■ TASK DIRECTIONS
Render every line of text in the entries below as a Markdown table with the columns "Row" and "Line text", one row per line, numbered in order, and with blank lines omitted.
===============
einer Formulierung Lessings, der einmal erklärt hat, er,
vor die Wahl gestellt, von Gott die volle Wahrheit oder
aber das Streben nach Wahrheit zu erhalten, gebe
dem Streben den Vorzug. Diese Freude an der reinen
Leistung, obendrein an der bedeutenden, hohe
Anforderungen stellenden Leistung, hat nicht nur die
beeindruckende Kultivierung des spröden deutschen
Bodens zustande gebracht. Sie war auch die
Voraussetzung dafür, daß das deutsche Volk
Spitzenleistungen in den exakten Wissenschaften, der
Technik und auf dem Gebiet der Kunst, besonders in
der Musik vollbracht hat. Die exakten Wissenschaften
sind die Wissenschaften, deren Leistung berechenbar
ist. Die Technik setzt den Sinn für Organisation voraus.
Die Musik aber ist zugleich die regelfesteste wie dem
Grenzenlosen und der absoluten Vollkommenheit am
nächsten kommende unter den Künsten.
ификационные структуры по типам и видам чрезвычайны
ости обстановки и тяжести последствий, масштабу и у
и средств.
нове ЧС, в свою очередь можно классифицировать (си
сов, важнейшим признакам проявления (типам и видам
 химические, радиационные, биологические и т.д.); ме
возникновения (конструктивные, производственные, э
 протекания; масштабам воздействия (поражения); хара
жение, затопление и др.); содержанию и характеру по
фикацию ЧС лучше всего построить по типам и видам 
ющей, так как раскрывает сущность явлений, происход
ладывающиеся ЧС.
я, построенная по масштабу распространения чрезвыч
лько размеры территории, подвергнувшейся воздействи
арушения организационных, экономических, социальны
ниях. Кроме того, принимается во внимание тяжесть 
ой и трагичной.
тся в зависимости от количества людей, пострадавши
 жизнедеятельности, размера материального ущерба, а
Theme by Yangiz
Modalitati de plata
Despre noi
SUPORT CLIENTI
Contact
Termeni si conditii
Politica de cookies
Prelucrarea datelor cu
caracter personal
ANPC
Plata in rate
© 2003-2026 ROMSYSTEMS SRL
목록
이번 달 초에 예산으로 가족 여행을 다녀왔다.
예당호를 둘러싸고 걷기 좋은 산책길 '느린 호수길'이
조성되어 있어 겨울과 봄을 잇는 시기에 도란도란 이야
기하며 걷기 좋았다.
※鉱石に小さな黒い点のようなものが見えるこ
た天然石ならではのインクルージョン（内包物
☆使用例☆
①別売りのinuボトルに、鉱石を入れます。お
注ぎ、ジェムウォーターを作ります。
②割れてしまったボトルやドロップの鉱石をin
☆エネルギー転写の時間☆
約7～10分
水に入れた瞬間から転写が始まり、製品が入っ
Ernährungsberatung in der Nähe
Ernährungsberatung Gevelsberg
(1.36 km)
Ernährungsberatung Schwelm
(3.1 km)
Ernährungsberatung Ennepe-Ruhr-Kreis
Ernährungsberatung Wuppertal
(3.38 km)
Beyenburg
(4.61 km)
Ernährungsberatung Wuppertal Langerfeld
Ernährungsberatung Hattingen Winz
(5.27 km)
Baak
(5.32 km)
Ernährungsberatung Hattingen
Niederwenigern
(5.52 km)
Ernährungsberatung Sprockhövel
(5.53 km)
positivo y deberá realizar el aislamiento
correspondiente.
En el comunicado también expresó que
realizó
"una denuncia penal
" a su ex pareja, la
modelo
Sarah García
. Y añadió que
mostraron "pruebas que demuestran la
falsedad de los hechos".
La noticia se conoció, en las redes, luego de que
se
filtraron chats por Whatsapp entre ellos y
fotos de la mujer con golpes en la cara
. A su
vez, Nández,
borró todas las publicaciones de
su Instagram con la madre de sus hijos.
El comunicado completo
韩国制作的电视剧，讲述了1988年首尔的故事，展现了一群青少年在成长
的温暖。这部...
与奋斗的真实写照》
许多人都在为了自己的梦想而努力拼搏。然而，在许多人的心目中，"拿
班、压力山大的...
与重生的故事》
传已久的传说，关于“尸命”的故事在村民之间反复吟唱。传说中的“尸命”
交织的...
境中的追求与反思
===============
■ RESPONSE AREA
| Row | Line text |
|---|---|
| 1 | einer Formulierung Lessings, der einmal erklärt hat, er, |
| 2 | vor die Wahl gestellt, von Gott die volle Wahrheit oder |
| 3 | aber das Streben nach Wahrheit zu erhalten, gebe |
| 4 | dem Streben den Vorzug. Diese Freude an der reinen |
| 5 | Leistung, obendrein an der bedeutenden, hohe |
| 6 | Anforderungen stellenden Leistung, hat nicht nur die |
| 7 | beeindruckende Kultivierung des spröden deutschen |
| 8 | Bodens zustande gebracht. Sie war auch die |
| 9 | Voraussetzung dafür, daß das deutsche Volk |
| 10 | Spitzenleistungen in den exakten Wissenschaften, der |
| 11 | Technik und auf dem Gebiet der Kunst, besonders in |
| 12 | der Musik vollbracht hat. Die exakten Wissenschaften |
| 13 | sind die Wissenschaften, deren Leistung berechenbar |
| 14 | ist. Die Technik setzt den Sinn für Organisation voraus. |
| 15 | Die Musik aber ist zugleich die regelfesteste wie dem |
| 16 | Grenzenlosen und der absoluten Vollkommenheit am |
| 17 | nächsten kommende unter den Künsten. |
| 18 | ификационные структуры по типам и видам чрезвычайны |
| 19 | ости обстановки и тяжести последствий, масштабу и у |
| 20 | и средств. |
| 21 | нове ЧС, в свою очередь можно классифицировать (си |
| 22 | сов, важнейшим признакам проявления (типам и видам |
| 23 |  химические, радиационные, биологические и т.д.); ме |
| 24 | возникновения (конструктивные, производственные, э |
| 25 |  протекания; масштабам воздействия (поражения); хара |
| 26 | жение, затопление и др.); содержанию и характеру по |
| 27 | фикацию ЧС лучше всего построить по типам и видам  |
| 28 | ющей, так как раскрывает сущность явлений, происход |
| 29 | ладывающиеся ЧС. |
| 30 | я, построенная по масштабу распространения чрезвыч |
| 31 | лько размеры территории, подвергнувшейся воздействи |
| 32 | арушения организационных, экономических, социальны |
| 33 | ниях. Кроме того, принимается во внимание тяжесть  |
| 34 | ой и трагичной. |
| 35 | тся в зависимости от количества людей, пострадавши |
| 36 |  жизнедеятельности, размера материального ущерба, а |
| 37 | Theme by Yangiz |
| 38 | Modalitati de plata |
| 39 | Despre noi |
| 40 | SUPORT CLIENTI |
| 41 | Contact |
| 42 | Termeni si conditii |
| 43 | Politica de cookies |
| 44 | Prelucrarea datelor cu |
| 45 | caracter personal |
| 46 | ANPC |
| 47 | Plata in rate |
| 48 | © 2003-2026 ROMSYSTEMS SRL |
| 49 | 목록 |
| 50 | 이번 달 초에 예산으로 가족 여행을 다녀왔다. |
| 51 | 예당호를 둘러싸고 걷기 좋은 산책길 '느린 호수길'이 |
| 52 | 조성되어 있어 겨울과 봄을 잇는 시기에 도란도란 이야 |
| 53 | 기하며 걷기 좋았다. |
| 54 | ※鉱石に小さな黒い点のようなものが見えるこ |
| 55 | た天然石ならではのインクルージョン（内包物 |
| 56 | ☆使用例☆ |
| 57 | ①別売りのinuボトルに、鉱石を入れます。お |
| 58 | 注ぎ、ジェムウォーターを作ります。 |
| 59 | ②割れてしまったボトルやドロップの鉱石をin |
| 60 | ☆エネルギー転写の時間☆ |
| 61 | 約7～10分 |
| 62 | 水に入れた瞬間から転写が始まり、製品が入っ |
| 63 | Ernährungsberatung in der Nähe |
| 64 | Ernährungsberatung Gevelsberg |
| 65 | (1.36 km) |
| 66 | Ernährungsberatung Schwelm |
| 67 | (3.1 km) |
| 68 | Ernährungsberatung Ennepe-Ruhr-Kreis |
| 69 | Ernährungsberatung Wuppertal |
| 70 | (3.38 km) |
| 71 | Beyenburg |
| 72 | (4.61 km) |
| 73 | Ernährungsberatung Wuppertal Langerfeld |
| 74 | Ernährungsberatung Hattingen Winz |
| 75 | (5.27 km) |
| 76 | Baak |
| 77 | (5.32 km) |
| 78 | Ernährungsberatung Hattingen |
| 79 | Niederwenigern |
| 80 | (5.52 km) |
| 81 | Ernährungsberatung Sprockhövel |
| 82 | (5.53 km) |
| 83 | positivo y deberá realizar el aislamiento |
| 84 | correspondiente. |
| 85 | En el comunicado también expresó que |
| 86 | realizó |
| 87 | "una denuncia penal |
| 88 | " a su ex pareja, la |
| 89 | modelo |
| 90 | Sarah García |
| 91 | . Y añadió que |
| 92 | mostraron "pruebas que demuestran la |
| 93 | falsedad de los hechos". |
| 94 | La noticia se conoció, en las redes, luego de que |
| 95 | se |
| 96 | filtraron chats por Whatsapp entre ellos y |
| 97 | fotos de la mujer con golpes en la cara |
| 98 | . A su |
| 99 | vez, Nández, |
| 100 | borró todas las publicaciones de |
| 101 | su Instagram con la madre de sus hijos. |
| 102 | El comunicado completo |
| 103 | 韩国制作的电视剧，讲述了1988年首尔的故事，展现了一群青少年在成长 |
| 104 | 的温暖。这部... |
| 105 | 与奋斗的真实写照》 |
| 106 | 许多人都在为了自己的梦想而努力拼搏。然而，在许多人的心目中，"拿 |
| 107 | 班、压力山大的... |
| 108 | 与重生的故事》 |
| 109 | 传已久的传说，关于“尸命”的故事在村民之间反复吟唱。传说中的“尸命” |
| 110 | 交织的... |
| 111 | 境中的追求与反思 |